## What this task involves
Locate every line in the records below that contains the word "claims", and copy each one.

## Supplied data
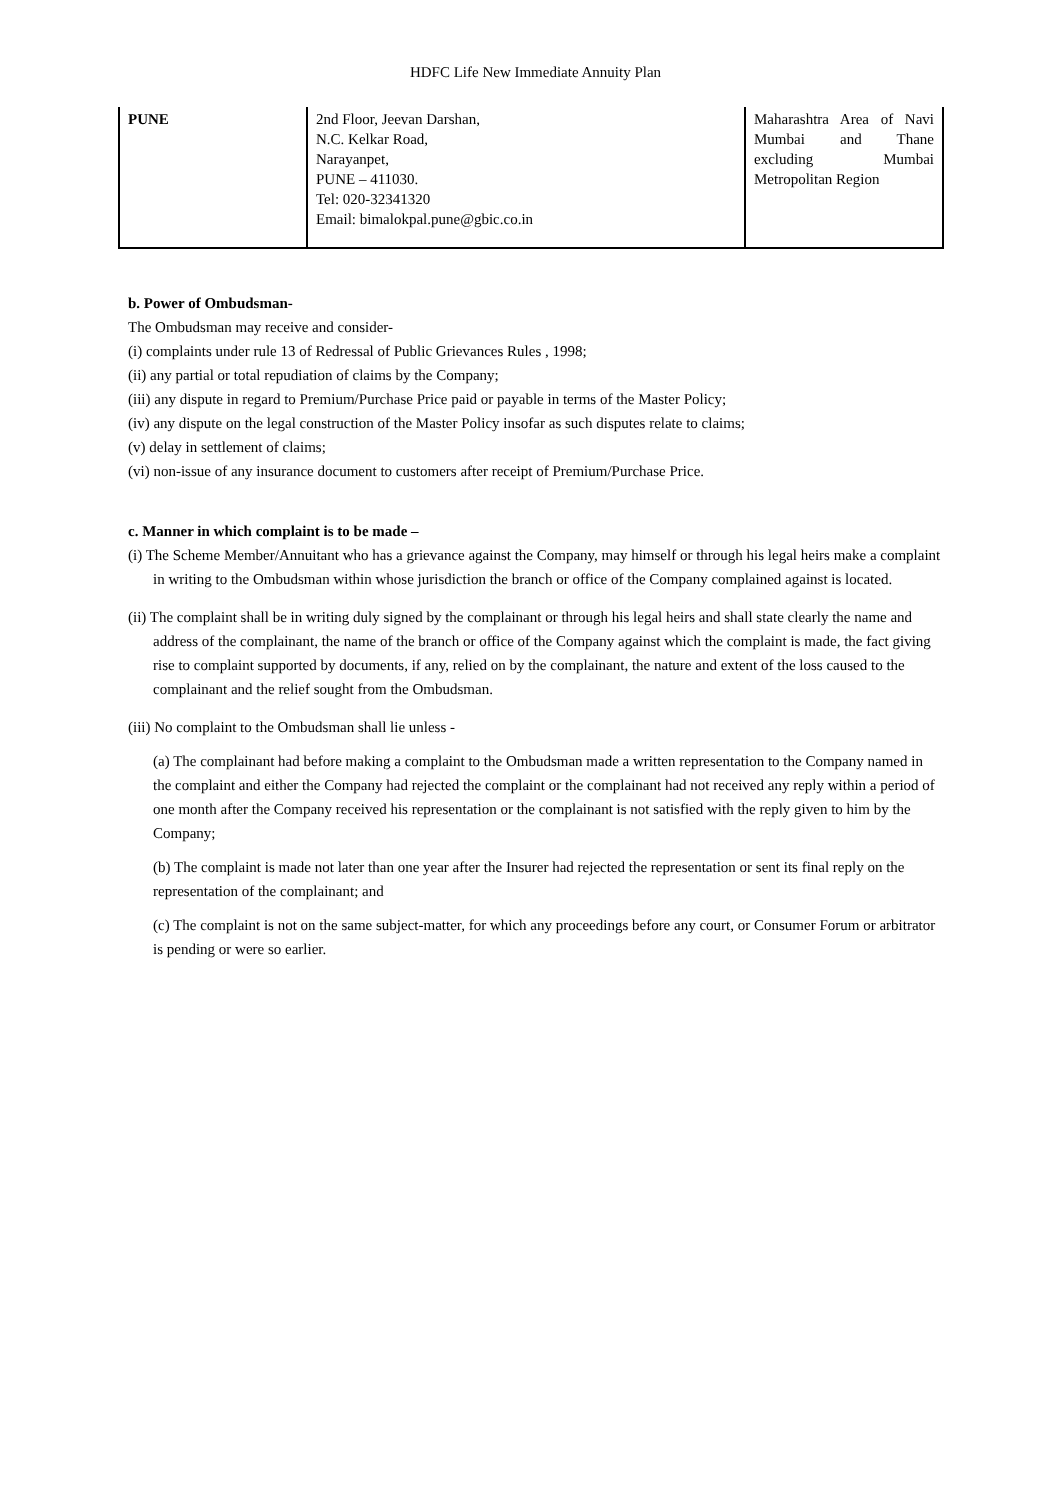HDFC Life New Immediate Annuity Plan
| PUNE | 2nd Floor, Jeevan Darshan, N.C. Kelkar Road, Narayanpet, PUNE – 411030. Tel: 020-32341320 Email: bimalokpal.pune@gbic.co.in | Maharashtra Area of Navi Mumbai and Thane excluding Mumbai Metropolitan Region |
b. Power of Ombudsman-
The Ombudsman may receive and consider-
(i) complaints under rule 13 of Redressal of Public Grievances Rules , 1998;
(ii) any partial or total repudiation of claims by the Company;
(iii) any dispute in regard to Premium/Purchase Price paid or payable in terms of the Master Policy;
(iv) any dispute on the legal construction of the Master Policy insofar as such disputes relate to claims;
(v) delay in settlement of claims;
(vi) non-issue of any insurance document to customers after receipt of Premium/Purchase Price.
c. Manner in which complaint is to be made –
(i) The Scheme Member/Annuitant who has a grievance against the Company, may himself or through his legal heirs make a complaint in writing to the Ombudsman within whose jurisdiction the branch or office of the Company complained against is located.
(ii) The complaint shall be in writing duly signed by the complainant or through his legal heirs and shall state clearly the name and address of the complainant, the name of the branch or office of the Company against which the complaint is made, the fact giving rise to complaint supported by documents, if any, relied on by the complainant, the nature and extent of the loss caused to the complainant and the relief sought from the Ombudsman.
(iii) No complaint to the Ombudsman shall lie unless -
(a) The complainant had before making a complaint to the Ombudsman made a written representation to the Company named in the complaint and either the Company had rejected the complaint or the complainant had not received any reply within a period of one month after the Company received his representation or the complainant is not satisfied with the reply given to him by the Company;
(b) The complaint is made not later than one year after the Insurer had rejected the representation or sent its final reply on the representation of the complainant; and
(c) The complaint is not on the same subject-matter, for which any proceedings before any court, or Consumer Forum or arbitrator is pending or were so earlier.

## Answer section
(ii) any partial or total repudiation of claims by the Company;
(iv) any dispute on the legal construction of the Master Policy insofar as such disputes relate to claims;
(v) delay in settlement of claims;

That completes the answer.